Pendidikan dalam rangka memanusiakan manusia atau membantu anak didik mencapai kedewasaan sangat diperlukan. Bakat atau potensi yang dimiliki anak didik perlu diasah lewat pengalaman dan pembelajaran di lingkungan tempat mereka tinggal, baik lingkungan formal sekolah, maupun lingkungan nonformal. Tugas ini menjadi tanggung jawab seorang pendidik untuk membuat anak didiknya mencapai kedewasaan dengan mengutamakan nilai- nilai agama dan moral.
Namun akhir- akhir ini, banyak kasus atau penyimpangan terjadi yang tentunya mencoreng dunia pendidikan kita, seperti kasus pencabulan yang dilakukan pendidik terhadap anak didiknya. Pelecehan seksual guru terhadap siswa sudah biasa terjadi. Potret buram pendidikan di Indonesia tersebut tentunya menggambarkan tentang sistem pendidikan di Indonesia carut marut, bahkan dapat dikatakan gagal mewujudkan tujuan pendidikan. Kalau guru sebagai output pendidikan tidak memiliki moral yang baik seperti itu, maka kita saksikan berbagai kenakalan remaja yang sangat memprihatinkan. Sebagian besar pengindap HIV- AIDS akibat pergaulan bebas adalah remaja. Demikian pula pelaku aborsi, pecandu narkoba, pelaku prostitusi dan lain-lain. Demikian pula perilaku amoral dan kriminal yang dilakukan orang dewasa maupun orang tua, bahkan pejabat yang mengurus pendidikan juga terlibat korupsi. Inilah output dari sistem pendidikan di negara ini. Benarlah kata pepatah, guru kencing berdiri, murid kencing berlari.
Mungkin akibat dari sistem pendidikan negara kita yang sekularistik, materialistik, hedomistik, dunia pendidikan lebih didominasi oleh kepentingan ekonomi serta mengesampingkan peran agama dan etika. Pendidikan sekularistik menjadikan anak didik yang permissive, atau menganut paham serba boleh. Untuk itu, perlu solusi baik pada tatanan paradigma, yaitu pendidikan harus berasaskan pada aqidah Islam yang menjadi dasar penentuan arah dan tujuan pendidikan, kurikulum dan tenaga pengajar.

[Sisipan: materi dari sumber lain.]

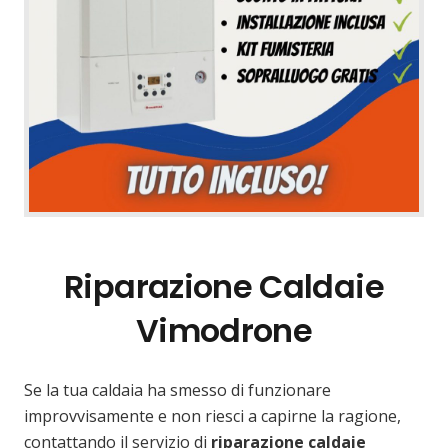
Riparazione Caldaie
Vimodrone
Se la tua caldaia ha smesso di funzionare
improvvisamente e non riesci a capirne la ragione,
contattando il servizio di
riparazione caldaie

Pendidikan yang integral harus melibatkan tiga unsur pelaksana yaitu keluarga, sekolah dan masyarakat. Namun pada kenyataannya, ketiga unsur tersebut terkadang tidak selaras. Misalnya di sekolah anak diajarkan pendidikan yang baik, tapi di masyarakat, bisnis hiburan/ game center bertebaran, belum lagi pengaruh lingkungan yang belum tentu selamanya baik.
Guru sebagai seorang pendidik tak hanya jadi panutan bagi para muridnya, tapi juga harus dihormati. Sekarang jika gurunya yang melakukan tindakan asusila seperti pencabulan dan perkosaan terhadap muridnya sendiri. Seorang guru tega mencabuli muridnya. Seharusnya guru dapat memberikan contoh yang baik pada anak didiknya, bukannya malah melakukan tindakan tidak terpuji seperti itu. Kedudukan pendidik di sini jelaslah tidak layak untuk dijadikan panutan yang baik. Kasus ini jelas sangat memalukan para tenaga terdidik di seluruh Indonesia. Pelaku harus dihukum sesuai aturan yang berlaku
Dari kejadian tersebut semakin membuktikan adanya kemorosatan moral. Banyak faktor yang mempengaruhinya, mulai dari maraknya peredaran VCD porno, situs porno dan sebagainya. Belum lagi penampilan para siswi yang terkadang kurang memperhatikan etika, sehingga memancing niat kurang baik dari orang lain. Kasus pencabulan oleh oknum guru tersebut hendaknya menjadi pelajaran bagi pemerintah untuk lebih selektif dalam melakukan rekrutmen tenaga pendidik.
Kondisi ini menunjukkan adanya ketiadaan norma atau penurunan moral baik di masyarakat maupun kalangan pendidik. Sudah saatnya kita menumbuhkan nilai moral di masyarakat dan moralitas para pendidik serta peserta didik. Adanya pergeseran nilai yang memudarkan budaya malu masyarakat bisa jadi salah satu penyebab banyaknya kasus asusila seperti pencabulan dan pemerkosaan.
Memang seharusnya seorang guru bisa menjadi panutan dengan memberi contoh yang baik terhadap anak didik. Bukan sebaliknya, melakukan perbuatan memalukan. Kasus pencabulan murid yang dilakukan oknum guru ini bisa jadi pelajaran bagi kalangan guru lainnya untuk meningkatkan pembinaan moral di kalangan tenaga terdidik.